“You Stretch Too Much”
Before you upset and comment, hear me out.
Foam rolling and stretching are GREAT tools. When done correctly they can effectively improve recovery, mobility, and performance. However, most people only stretch and never strengthen correctly.
To use a very basic example try this: Flex your bicep. While your bicep is flexed, notice what your tricep is doing. Now reverse it. Flex your tricep and notice what your bicep is doing. In both cases, for one muscle to flex the other has to extend. Another word we could use for extend is STRETCH.
Let’s try another experiment. I want you to try to touch your toes. Mark how far down you went. Notice how it felt. Were you tight? Did it feel difficult? Now find a chair or a bench. I want you to sit down and raise both feet up off the ground and flex your quads as hard as you can for 3 sets of 10 seconds. Once completed I want you to retest touching your toes. For most people it should feel significantly easier!
This works because for one muscle to effectively contract, your body has to tell the opposing muscles to relax. The more consistently a muscle is contracted, the more the opposing muscle will relax.
Let’s take this to a real world example that affects a HUGE number of the population: Sitting at a desk.

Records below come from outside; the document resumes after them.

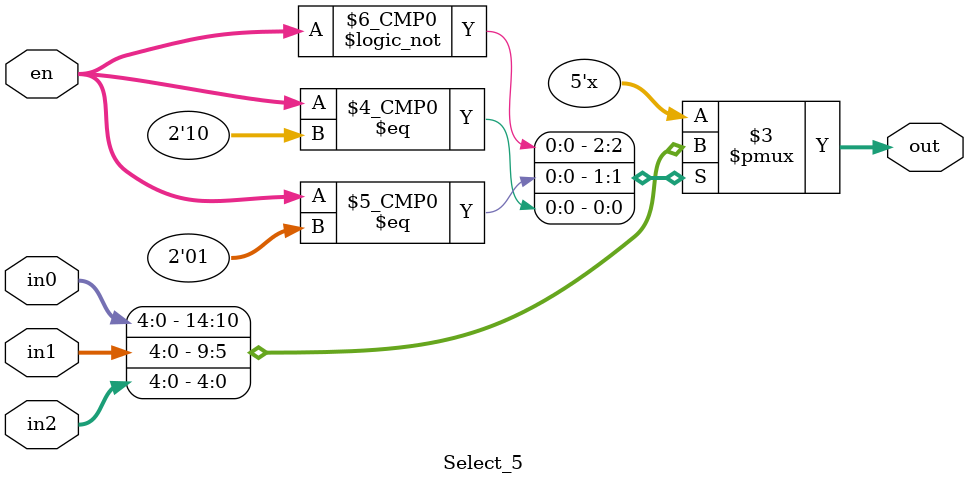
<source format=v>
`timescale 1ns / 1ps

module Select_5(                    // 5Î»Ñ¡ÔñÆ÷
input [1:0] en,                           // Ñ¡ÔñÐÅºÅ
input [4:0] in0, in1, in2,
output reg [4:0] out);
	always @ (*)
		case (en)
			2'b00: out = in0;
			2'b01: out = in1;
			2'b10: out = in2;
			2'b11: ;
		endcase
endmodule

</source>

When a person is sitting down on a chair the hip flexors turn on and the glutes turn off. For a short amount of time this doesn’t have an impact on the body, but let’s stay we stay in that position for an hour, or 2 or say an 8 hour work day. Now let’s extend that out days and months and years. We can see how this position could lead to chronic hip flexor tightness and glutes that are so turned off that they do not work properly. And now let’s add to the mix the posture that most people have while typing: Hunched over, scapula flared out, shoulders rolled in. This leads to pectoral tightness and anterior shoulder pain. It also affects the ability to do overhead movements.
So how do we fix it? With strength!!!
Hip flexors tight from sitting all day? Instead of sitting in a couch stretch position for way too long, try a set of glute bridges! Focus on really squeezing your glutes as tight as possible. By activating the glutes we tell the hip flexors to relax and BOOM no more hip flexor tightness! What about those tight shoulders from typing? Try out banded pull aparts and really focus on squeezing your shoulder blades together. You should notice an immediate reduction in shoulder tightness and an ease of overhead movements.
Almost every single part of the body has opposite muscle groups. Find where you are tight and experiment with some opposing activation!